**WORK TO BE COMPLETED**
Unless a line falls after the one with "Aunque Avonlea es", retype it exactly from the records below; leave out all pictures.

**LISTED ENTRIES**
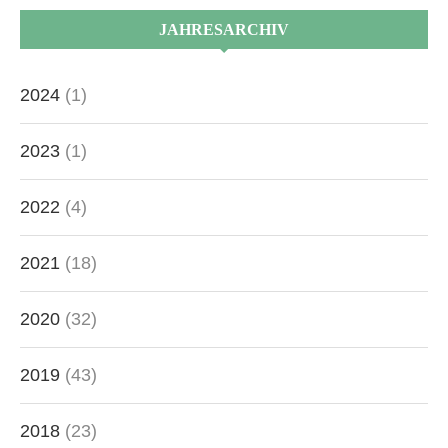
JAHRESARCHIV
2024
(1)
2023
(1)
2022
(4)
2021
(18)
2020
(32)
2019
(43)
2018
(23)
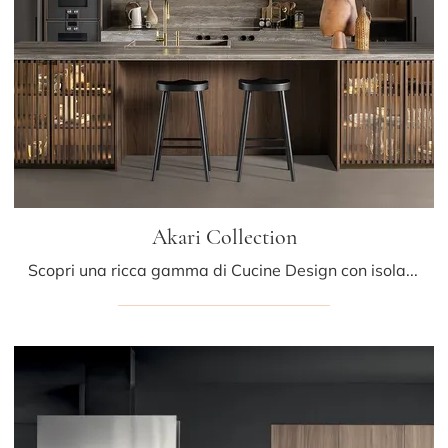
Akari Collection
Scopri una ricca gamma di Cucine Design con isola: la cucina Akari Collection Mittel è ora disponibile in legno!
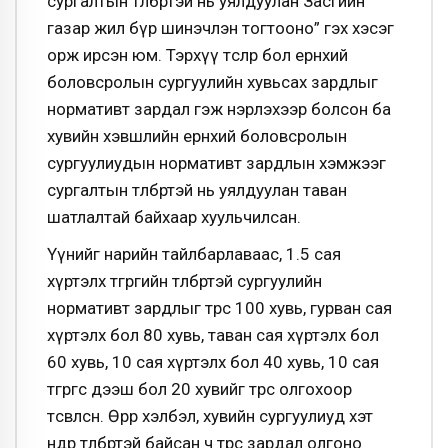
сургалтын төлбөртэй нь уялдуулан Засгийн
газар жил бүр шинэчлэн тогтооно” гэх хэсэг
орж ирсэн юм. Тэрхүү төслөөр бол ерөнхий
боловсролын сургуулийн хувьсах зардлыг
нормативт зардал гэж нэрлэхээр болсон ба
хувийн хэвшлийн ерөнхий боловсролын
сургуулиудын нормативт зардлын хэмжээг
сургалтын төлбөртэй нь уялдуулан таван
шатлалтай байхаар хуульчилсан.
Үүнийг нарийн тайлбарлаваас, 1.5 сая
хүртэлх төгрөгийн төлбөртэй сургуулийн
нормативт зардлыг төрөөс 100 хувь, гурван сая
хүртэлх бол 80 хувь, таван сая хүртэлх бол
60 хувь, 10 сая хүртэлх бол 40 хувь, 10 сая
төгрөгөөс дээш бол 20 хувийг төрөөс олгохоор
төсөвлөсөн. Өөрөөр хэлбэл, хувийн сургуулиуд хэт
өндөр төлбөртэй байсан ч төрөөс зардал олгоно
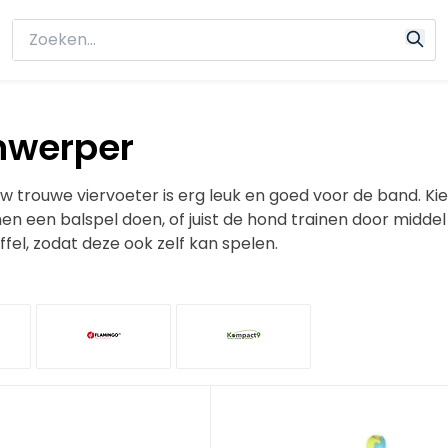
nwerper
 trouwe viervoeter is erg leuk en goed voor de band. Kie
men een balspel doen, of juist de hond trainen door midd
fel, zodat deze ook zelf kan spelen.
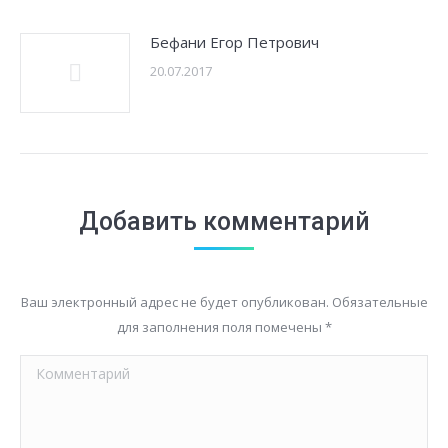
Бефани Егор Петрович
20.07.2017
Добавить комментарий
Ваш электронный адрес не будет опубликован. Обязательные
для заполнения поля помечены
*
Комментарий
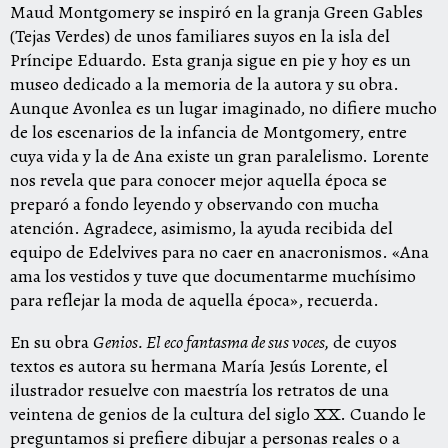
Maud Montgomery se inspiró en la granja Green Gables
(Tejas Verdes) de unos familiares suyos en la isla del
Príncipe Eduardo. Esta granja sigue en pie y hoy es un
museo dedicado a la memoria de la autora y su obra.
Aunque Avonlea es un lugar imaginado, no difiere mucho
de los escenarios de la infancia de Montgomery, entre
cuya vida y la de Ana existe un gran paralelismo. Lorente
nos revela que para conocer mejor aquella época se
preparó a fondo leyendo y observando con mucha
atención. Agradece, asimismo, la ayuda recibida del
equipo de Edelvives para no caer en anacronismos. «Ana
ama los vestidos y tuve que documentarme muchísimo
para reflejar la moda de aquella época», recuerda.
En su obra
Genios. El eco fantasma de sus voces
,
de cuyos
textos es autora su hermana María Jesús Lorente, el
ilustrador resuelve con maestría los retratos de una
veintena de genios de la cultura del siglo XX. Cuando le
preguntamos si prefiere dibujar a personas reales o a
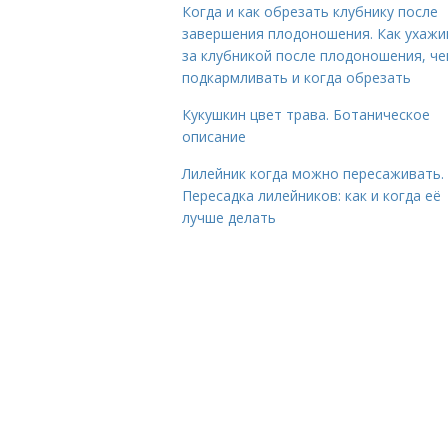
Когда и как обрезать клубнику после
завершения плодоношения. Как ухажи
за клубникой после плодоношения, ч
подкармливать и когда обрезать
Кукушкин цвет трава. Ботаническое
описание
Лилейник когда можно пересаживать.
Пересадка лилейников: как и когда её
лучше делать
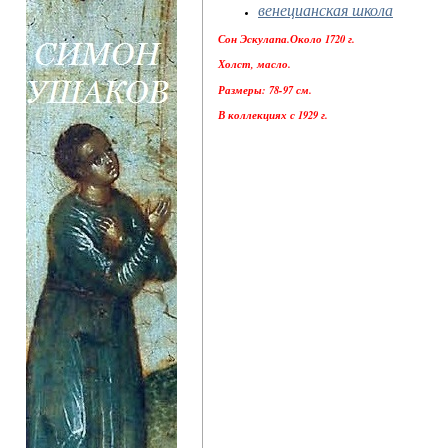
венецианская школа
Сон Эскулапа.Около 1720 г.
Холст, масло.
Размеры: 78-97 см.
В коллекциях с 1929 г.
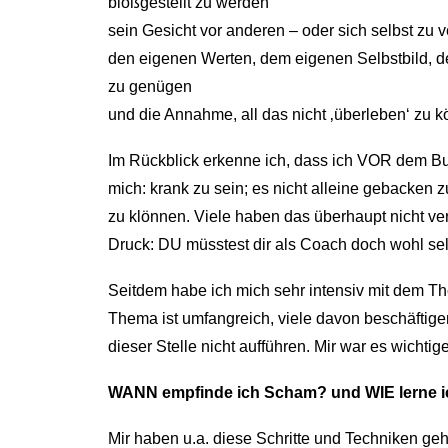
bloßgestellt zu werden
sein Gesicht vor anderen – oder sich selbst zu v
den eigenen Werten, dem eigenen Selbstbild, d
zu genügen
und die Annahme, all das nicht ‚überleben‘ zu 
Im Rückblick erkenne ich, dass ich VOR dem B
mich: krank zu sein; es nicht alleine gebacken z
zu klönnen. Viele haben das überhaupt nicht ve
Druck: DU müsstest dir als Coach doch wohl sel
Seitdem habe ich mich sehr intensiv mit dem T
Thema ist umfangreich, viele davon beschäftige
dieser Stelle nicht aufführen. Mir war es wichti
WANN empfinde ich Scham? und WIE lerne 
Mir haben u.a. diese Schritte und Techniken geh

**COMPLETED EXERCISE**
JAHRESARCHIV
2024
(1)
2023
(1)
2022
(4)
2021
(18)
2020
(32)
2019
(43)
2018
(23)
Akari Collection
Scopri una ricca gamma di Cucine Design con isola: la cucina Akari Collection Mittel è ora disponibile in legno!
сургалтын төлбөртэй нь уялдуулан Засгийн
газар жил бүр шинэчлэн тогтооно” гэх хэсэг
орж ирсэн юм. Тэрхүү төслөөр бол ерөнхий
боловсролын сургуулийн хувьсах зардлыг
нормативт зардал гэж нэрлэхээр болсон ба
хувийн хэвшлийн ерөнхий боловсролын
сургуулиудын нормативт зардлын хэмжээг
сургалтын төлбөртэй нь уялдуулан таван
шатлалтай байхаар хуульчилсан.
Үүнийг нарийн тайлбарлаваас, 1.5 сая
хүртэлх төгрөгийн төлбөртэй сургуулийн
нормативт зардлыг төрөөс 100 хувь, гурван сая
хүртэлх бол 80 хувь, таван сая хүртэлх бол
60 хувь, 10 сая хүртэлх бол 40 хувь, 10 сая
төгрөгөөс дээш бол 20 хувийг төрөөс олгохоор
төсөвлөсөн. Өөрөөр хэлбэл, хувийн сургуулиуд хэт
өндөр төлбөртэй байсан ч төрөөс зардал олгоно
nwerper
 trouwe viervoeter is erg leuk en goed voor de band. Kie
men een balspel doen, of juist de hond trainen door midd
fel, zodat deze ook zelf kan spelen.
Бефани Егор Петрович
20.07.2017
Добавить комментарий
Ваш электронный адрес не будет опубликован. Обязательные
для заполнения поля помечены
*
Комментарий
Maud Montgomery se inspiró en la granja Green Gables
(Tejas Verdes) de unos familiares suyos en la isla del
Príncipe Eduardo. Esta granja sigue en pie y hoy es un
museo dedicado a la memoria de la autora y su obra.
Aunque Avonlea es un lugar imaginado, no difiere mucho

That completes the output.